Microscopic insights into the temperature-dependent adsorption of Eu(III) onto titanate nanotubes studied by FTIR, XPS, XAFS and batch technique

This work investigated the effects of reaction temperature on Eu(III) interaction mechanism and microstructure at the titanate nanotubes (TNTs)/water interface by batch and spectroscopic (FTIR, XPS, XAFS) technique. Batch adsorption results showed that the adsorption of Eu(III) onto TNTs is promoted at higher temperature, and is an endothermic and spontaneous interfacial process. The adsorption isotherms at three different temperatures can be described by the Freundlich model better than the Langmuir model did. The spectroscopic analysis results suggested that Eu(III) interaction with TNTs is mainly controlled by outer-sphere surface complexation at T = 293 K, which is a reversible adsorption process, whereas Eu(III) interaction is mainly controlled by inner-sphere surface complexation at T = 313 K and T = 343 K, which is an irreversible adsorption process.
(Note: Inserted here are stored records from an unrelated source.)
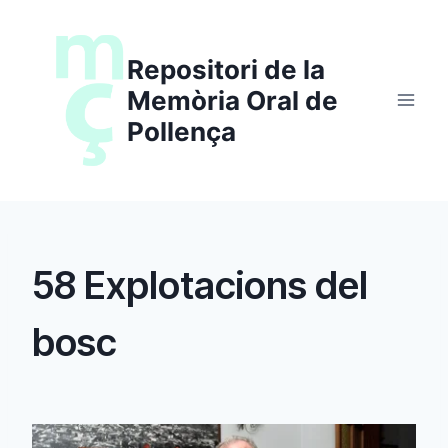
Saltar
al
Repositori de la
contenido
Memòria Oral de
Pollença
58 Explotacions del
bosc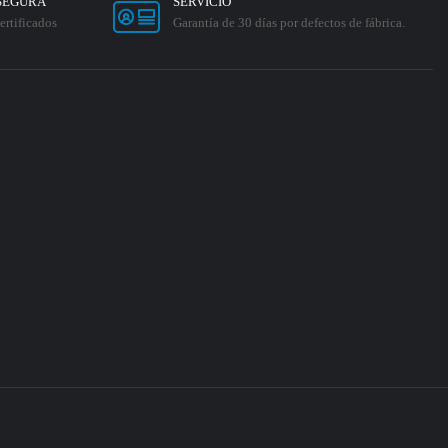
SEGURA
SERVICIO
ertificados
Garantía de 30 días por defectos de fábrica.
The findings in this work can help us to better understand the physicochemical behavior of Eu(III) and related radionuclides in natural environment. The results of this work also show the great potential importance of TNTs as novel nanomaterials in the near future of nuclear waste management.

► Eu(III) interaction is promoted at higher temperature.
► Eu(III) interaction is a spontaneous and endothermic process.
► Eu(III) interaction is controlled by outer-sphere surface complexation at low T.
► Eu(III) interaction is controlled by inner-sphere surface complexation at high T.
► The results are important to understand Eu(III) physicochemical behavior.